Text excerpt:
..........
That’s the topic I want to discuss today. In the following, I start with a small summary about how LHC analyses are designed, and then move on with the interpretation of their results. Finally I discuss my last publication and explain what we did to improve the ‘re-interpretation process’ of the published results in the context of new theories, and how this could be made more accurate (and thus better). For those pushed for time, it is OK to directly jump to the last section of the blog (as I somewhat started with a summary).


From 1 petabyte of data per second to a physics analysis


The Large Hadron Collider is a machine in which about 600,000,000 collisions per second occur. It is therefore impossible to store all related information (we are talking about a rate of 1 petabyte per second, or 200,000 DVDs per second). This is however not a big deal, as only a (tiny) subset of all these collisions is relevant to any physics analysis.

Each detector in the LHC is therefore equipped with a trigger system (see the image below for an illustration) that is capable of quickly deciding whether a given collision is interesting, and thus if it has to be recorded on disk. The decision making process investigates the amount of energy deposited in the detector (the larger the better as we target physics at high energy), and the type of particles that have been produced (boring ones or interesting ones).
..........
Record list:
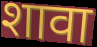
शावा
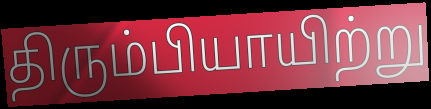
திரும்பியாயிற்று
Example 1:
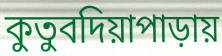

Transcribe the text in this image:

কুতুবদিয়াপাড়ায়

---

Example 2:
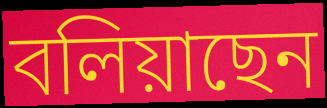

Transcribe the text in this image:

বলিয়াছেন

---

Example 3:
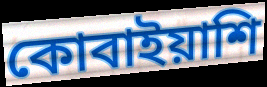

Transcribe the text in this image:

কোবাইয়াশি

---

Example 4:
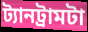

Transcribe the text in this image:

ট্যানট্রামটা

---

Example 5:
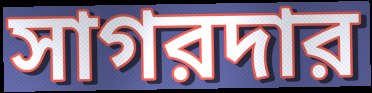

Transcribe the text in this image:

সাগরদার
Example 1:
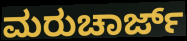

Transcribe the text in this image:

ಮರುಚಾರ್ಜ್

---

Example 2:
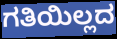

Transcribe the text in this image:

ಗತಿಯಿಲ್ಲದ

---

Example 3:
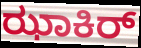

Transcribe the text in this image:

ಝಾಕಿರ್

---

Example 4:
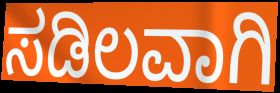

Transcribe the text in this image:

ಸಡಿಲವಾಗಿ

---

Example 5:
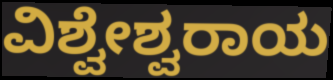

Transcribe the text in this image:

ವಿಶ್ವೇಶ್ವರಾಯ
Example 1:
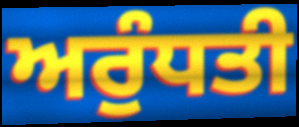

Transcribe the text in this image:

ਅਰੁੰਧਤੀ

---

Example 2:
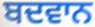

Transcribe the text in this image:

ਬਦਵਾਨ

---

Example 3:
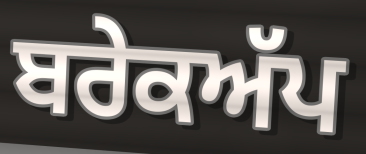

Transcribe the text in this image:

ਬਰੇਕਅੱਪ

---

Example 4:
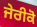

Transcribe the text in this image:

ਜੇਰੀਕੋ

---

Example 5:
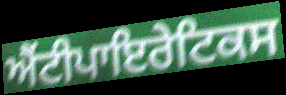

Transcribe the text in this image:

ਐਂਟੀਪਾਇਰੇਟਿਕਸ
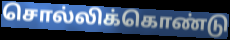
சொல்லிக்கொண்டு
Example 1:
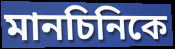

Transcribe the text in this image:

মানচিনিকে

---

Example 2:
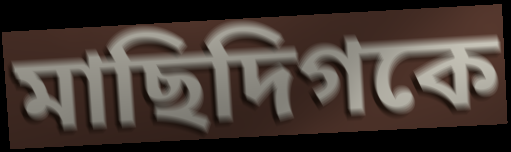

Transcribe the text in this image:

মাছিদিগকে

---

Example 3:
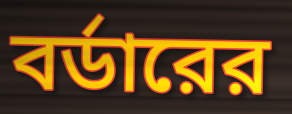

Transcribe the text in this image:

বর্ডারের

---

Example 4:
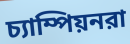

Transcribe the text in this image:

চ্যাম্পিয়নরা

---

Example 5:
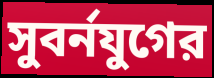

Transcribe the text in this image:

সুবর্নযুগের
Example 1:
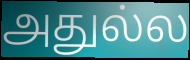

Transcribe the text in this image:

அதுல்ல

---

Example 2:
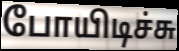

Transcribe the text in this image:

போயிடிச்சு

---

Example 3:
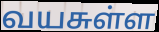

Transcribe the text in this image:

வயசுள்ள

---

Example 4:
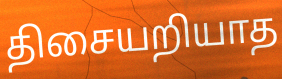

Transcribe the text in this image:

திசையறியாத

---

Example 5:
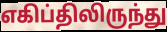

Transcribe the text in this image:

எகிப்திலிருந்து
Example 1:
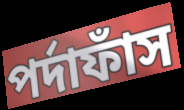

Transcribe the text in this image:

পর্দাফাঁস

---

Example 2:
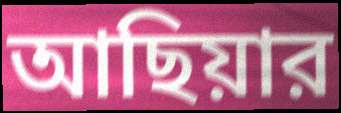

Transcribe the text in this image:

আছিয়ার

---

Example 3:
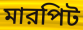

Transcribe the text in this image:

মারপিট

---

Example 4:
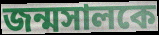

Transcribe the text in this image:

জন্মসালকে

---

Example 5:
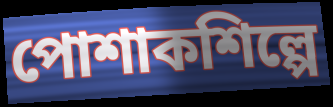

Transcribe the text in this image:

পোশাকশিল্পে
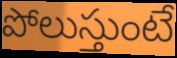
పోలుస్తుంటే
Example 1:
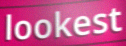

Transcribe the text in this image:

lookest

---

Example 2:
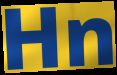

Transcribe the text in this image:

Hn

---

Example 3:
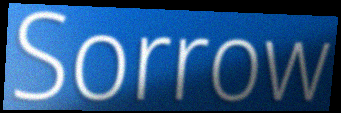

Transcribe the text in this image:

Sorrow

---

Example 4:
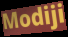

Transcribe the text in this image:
..........
Given problem 1: Output the passage from the LHC text excerpt between "Each detector in" and "or interesting ones).", inclusive, copying it word for word.
Given problem 2: According to the LHC text excerpt, about how many collisions per second occur in the Large Hadron Collider?

Full solution 1:
Each detector in the LHC is therefore equipped with a trigger system (see the image below for an illustration) that is capable of quickly deciding whether a given collision is interesting, and thus if it has to be recorded on disk. The decision making process investigates the amount of energy deposited in the detector (the larger the better as we target physics at high energy), and the type of particles that have been produced (boring ones or interesting ones).

Full solution 2: About 600,000,000 collisions per second.